## START

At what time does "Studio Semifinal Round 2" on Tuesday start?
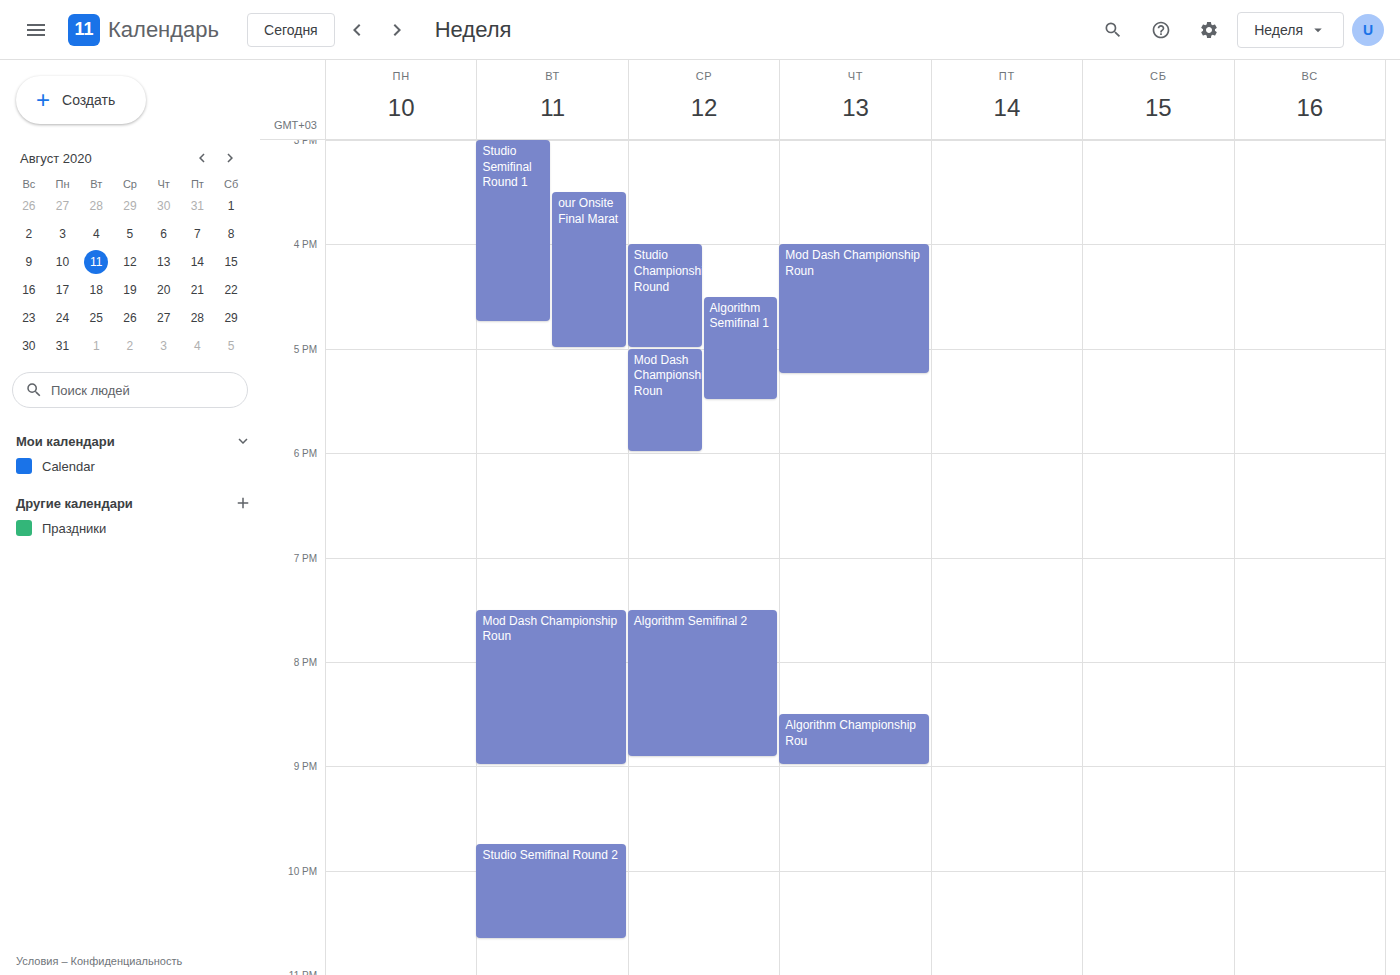
9:45 PM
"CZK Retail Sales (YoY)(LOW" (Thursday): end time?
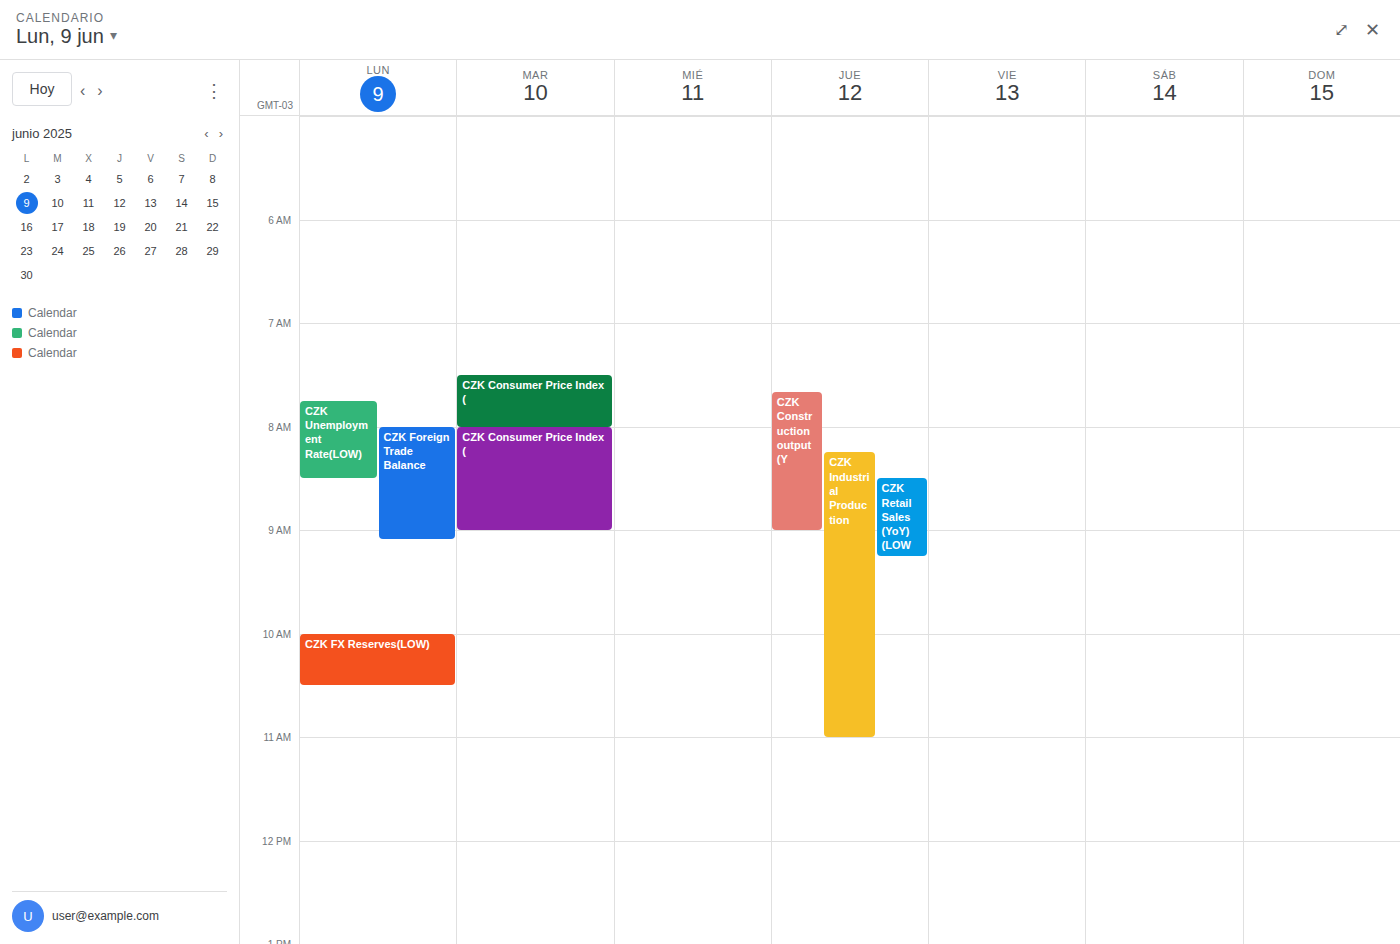
9:15 AM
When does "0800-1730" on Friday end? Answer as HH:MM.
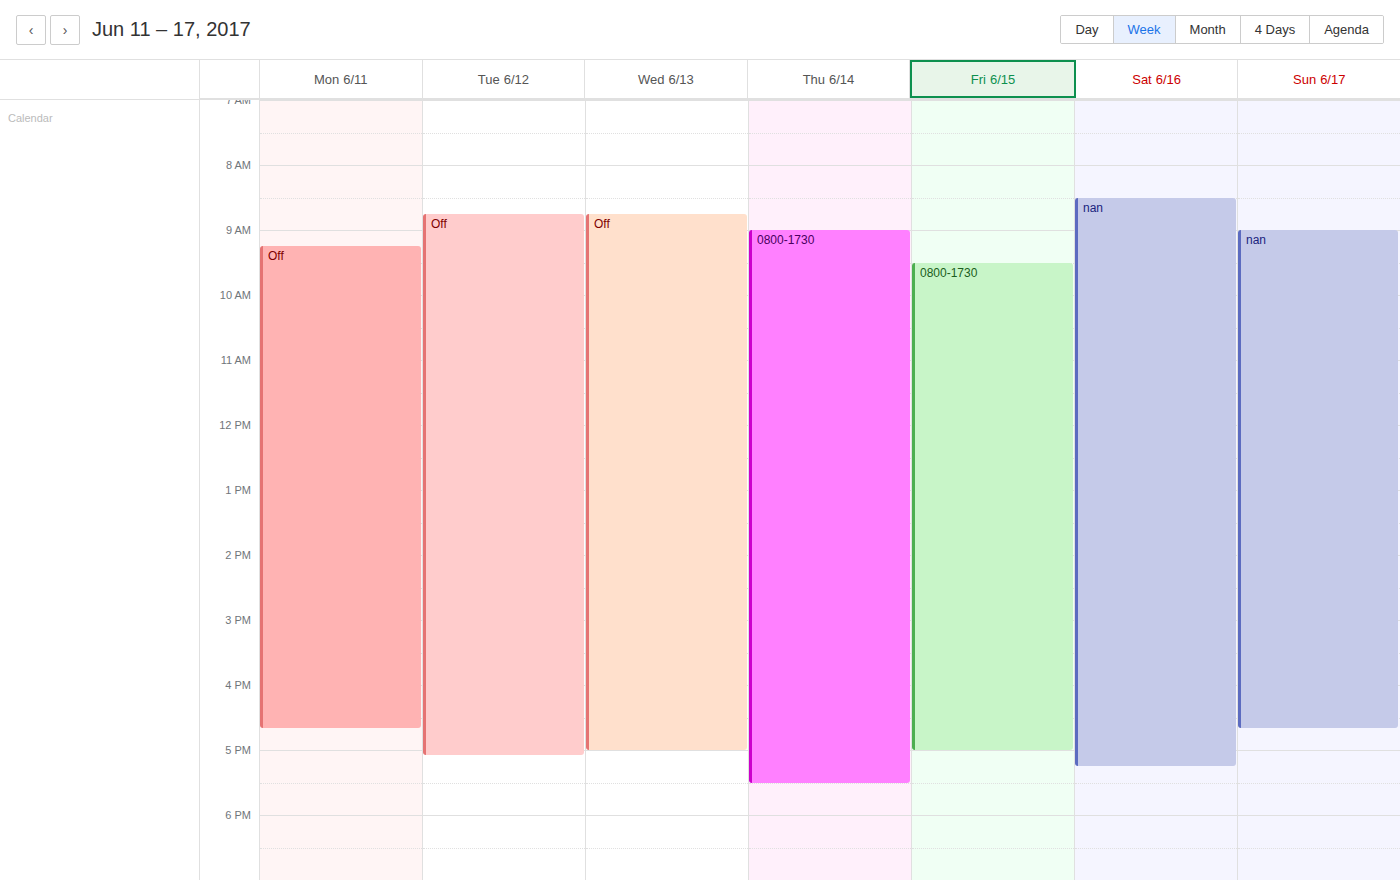
17:00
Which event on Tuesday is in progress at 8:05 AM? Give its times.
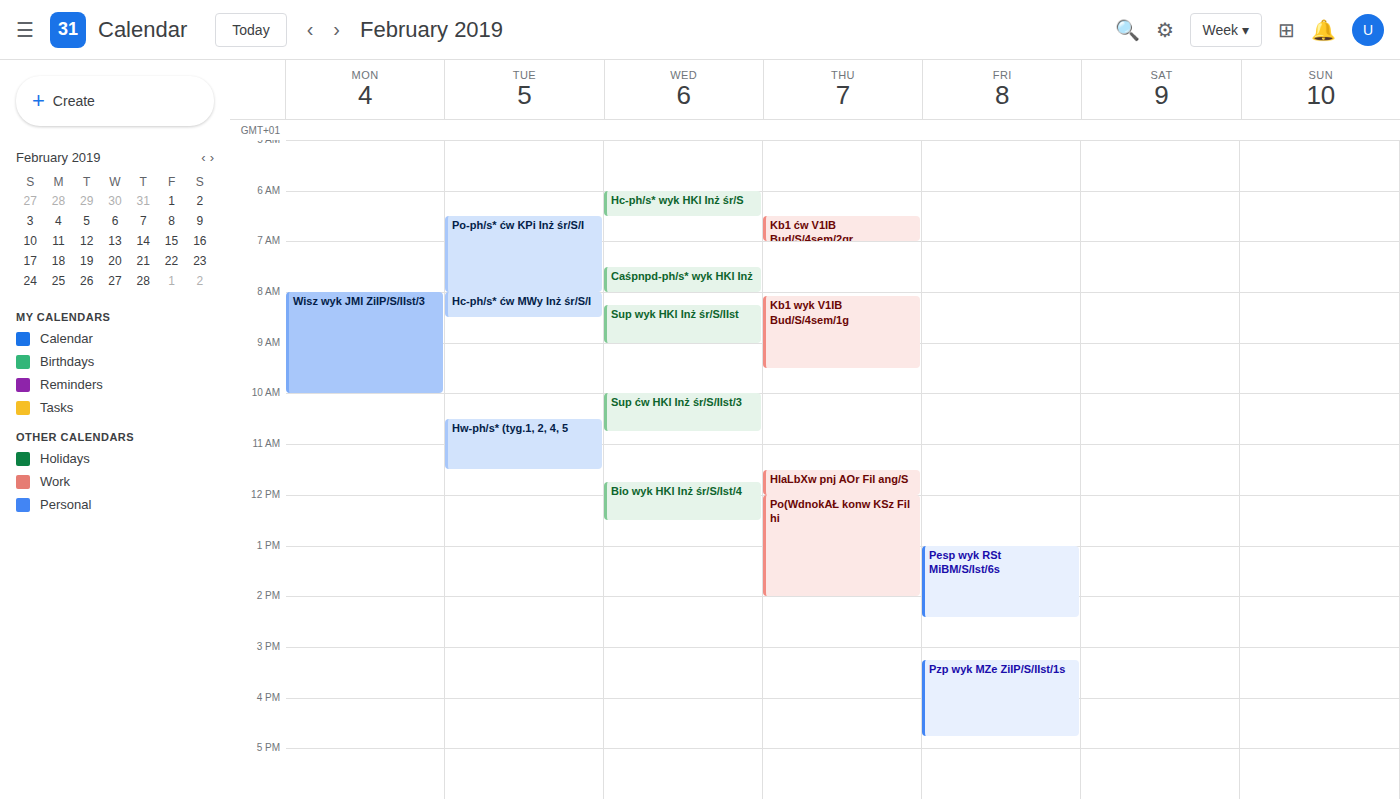
"Hc-ph/s* ćw MWy Inż śr/S/I", 8:00 AM to 8:30 AM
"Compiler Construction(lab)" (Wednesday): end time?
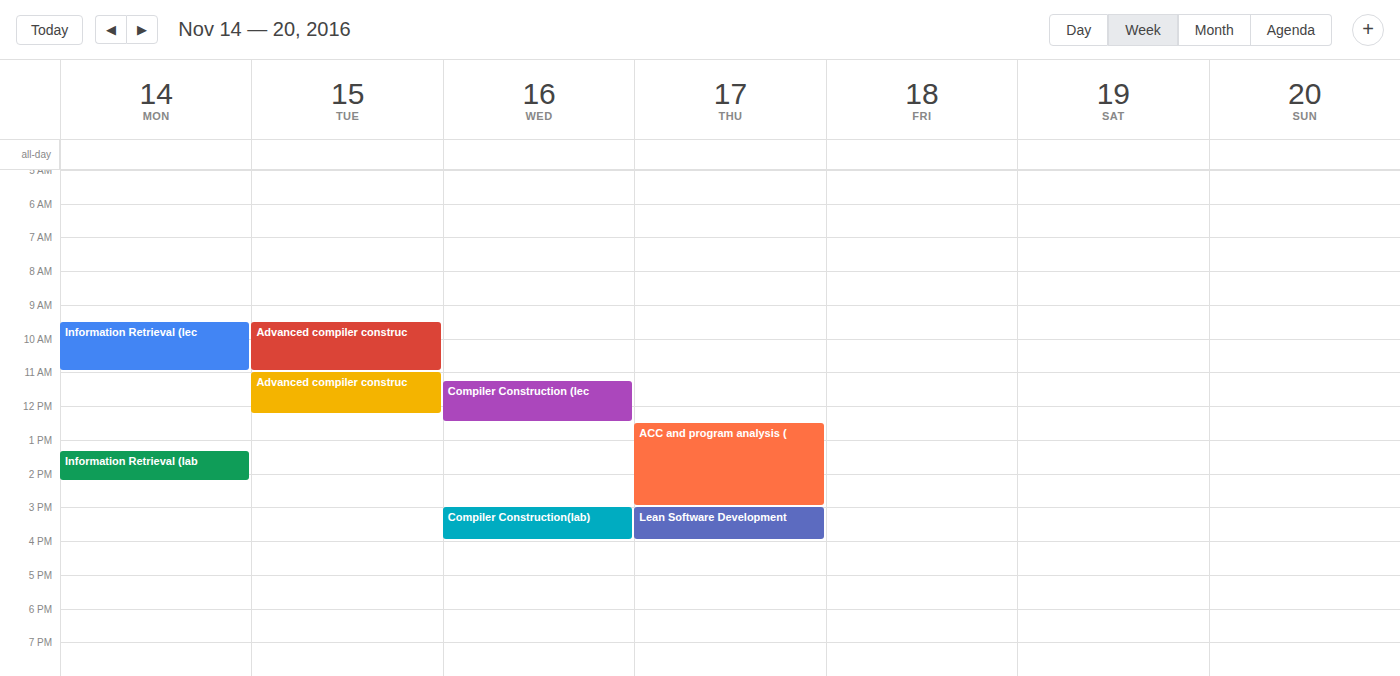
4:00 PM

## END

§ **Problem statement**
Please report, copied in full, each line above that contains the word "does".

§ **Solution below**
At what time does "Studio Semifinal Round 2" on Tuesday start?
When does "0800-1730" on Friday end? Answer as HH:MM.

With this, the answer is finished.